One drive for the tensioning roll and another drive for the
plate cylinder has to be provided. It is not described whether
and how the two drives are adapted to each other. In addition,
a main drive is provided for driving the impression cylinder.
DE 41 00 871 A1 shows a belt-type printing machine having an
impression cylinder, which is mounted in fixed position on the
frame of the machine. Complicated controlling means are avoided
and the drive acting on the sprocket wheels is adapted to an
additional drive to the belt. The additional drive acts on the
tensioning roll to the belt. The plate cylinder is an idler
roller having no drive. A controlling device is provided for the
additional drive to transmitt an additional force to the belt in
such a manner so that this force, one the one hand, during
printing is higher than the difference between the resistance
force directed opposite to the running direction when a printing
plate runs through the nip between the web and the plate
cylinder and the maximum force transmitted by the sprocket
wheels to the belt, and on the other hand, so that this force
during non-printing must be lower than the maximum force
transmitted by the sprocket wheels to the belt.

Data supplied:
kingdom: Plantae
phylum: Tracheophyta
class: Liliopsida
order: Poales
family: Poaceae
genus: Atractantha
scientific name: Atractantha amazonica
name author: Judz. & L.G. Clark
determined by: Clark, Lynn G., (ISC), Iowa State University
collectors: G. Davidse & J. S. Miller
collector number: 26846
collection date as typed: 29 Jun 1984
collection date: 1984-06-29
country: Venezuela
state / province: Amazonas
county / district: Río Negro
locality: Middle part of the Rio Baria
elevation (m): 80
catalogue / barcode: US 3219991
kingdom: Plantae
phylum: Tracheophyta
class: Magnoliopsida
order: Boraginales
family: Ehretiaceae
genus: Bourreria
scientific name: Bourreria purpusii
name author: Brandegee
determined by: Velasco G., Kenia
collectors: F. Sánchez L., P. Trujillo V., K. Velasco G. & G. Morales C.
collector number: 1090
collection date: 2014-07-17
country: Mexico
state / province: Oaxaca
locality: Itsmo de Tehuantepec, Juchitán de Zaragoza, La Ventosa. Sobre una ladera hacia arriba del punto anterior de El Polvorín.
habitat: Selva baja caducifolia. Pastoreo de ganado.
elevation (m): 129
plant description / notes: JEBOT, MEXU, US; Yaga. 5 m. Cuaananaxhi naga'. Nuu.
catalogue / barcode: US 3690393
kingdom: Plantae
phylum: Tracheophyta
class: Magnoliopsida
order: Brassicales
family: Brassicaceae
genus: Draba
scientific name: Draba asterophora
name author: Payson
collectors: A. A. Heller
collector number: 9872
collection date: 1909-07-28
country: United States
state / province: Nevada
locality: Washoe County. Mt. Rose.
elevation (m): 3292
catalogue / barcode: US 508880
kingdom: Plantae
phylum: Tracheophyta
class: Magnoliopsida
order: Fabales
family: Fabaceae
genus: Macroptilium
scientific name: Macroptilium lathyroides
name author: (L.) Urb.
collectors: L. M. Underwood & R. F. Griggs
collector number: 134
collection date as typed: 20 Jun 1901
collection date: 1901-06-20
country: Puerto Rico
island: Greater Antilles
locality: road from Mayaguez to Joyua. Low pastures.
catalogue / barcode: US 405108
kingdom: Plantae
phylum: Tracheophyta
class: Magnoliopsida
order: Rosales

Given problem 1:
In the plant specimen listing, take the lines from the one containing "name author: Judz. & L.G. Clark" up to and including the one containing "collectors: A. A. Heller". Swap "locality" for "location" there, leave everything else as it is, and give those lines back.
Given problem 2:
Resume the passage on the belt-type printing machine from the point where it stops.

Expected answer 1:
name author: Judz. & L.G. Clark
determined by: Clark, Lynn G., (ISC), Iowa State University
collectors: G. Davidse & J. S. Miller
collector number: 26846
collection date as typed: 29 Jun 1984
collection date: 1984-06-29
country: Venezuela
state / province: Amazonas
county / district: Río Negro
location: Middle part of the Rio Baria
elevation (m): 80
catalogue / barcode: US 3219991
kingdom: Plantae
phylum: Tracheophyta
class: Magnoliopsida
order: Boraginales
family: Ehretiaceae
genus: Bourreria
scientific name: Bourreria purpusii
name author: Brandegee
determined by: Velasco G., Kenia
collectors: F. Sánchez L., P. Trujillo V., K. Velasco G. & G. Morales C.
collector number: 1090
collection date: 2014-07-17
country: Mexico
state / province: Oaxaca
location: Itsmo de Tehuantepec, Juchitán de Zaragoza, La Ventosa. Sobre una ladera hacia arriba del punto anterior de El Polvorín.
habitat: Selva baja caducifolia. Pastoreo de ganado.
elevation (m): 129
plant description / notes: JEBOT, MEXU, US; Yaga. 5 m. Cuaananaxhi naga'. Nuu.
catalogue / barcode: US 3690393
kingdom: Plantae
phylum: Tracheophyta
class: Magnoliopsida
order: Brassicales
family: Brassicaceae
genus: Draba
scientific name: Draba asterophora
name author: Payson
collectors: A. A. Heller

Expected answer 2:
In a number of cases the printing plate on the belt is not
located symmetrically with respect to the vertical main plane
extending in the direction of the printing machine. Thus,
different loads result for the perforations on one side of the
machine, compared to the perforations on the other side of the
5
machine. The sprocket wheel on the one side of the machine
transmits a greater amount of the drive torque than the sprocket
wheel on the other side of the machine to comply with the
different parts of the resistance force at the left and the
right side of the machine. The fact that the belt containing the
printing plates is a quasielastic body results in the disadvan-
tage that unequal loads and unequal drives lead to different
angular positions of the belt at the right side and at the left
side of the machine. Thus registration at the right side is
different from registration on the left side. Consequently
different conditions (pressure on the face of a hole) in the
area of the right and left perforations may occur. Unequal wear
is also generated, making the problems even greater. This may
lead to a situation in which the perforations of the belt on its
more loaded side will jump against its sprocket wheel so that
the printing result cannot be used, and is rejected.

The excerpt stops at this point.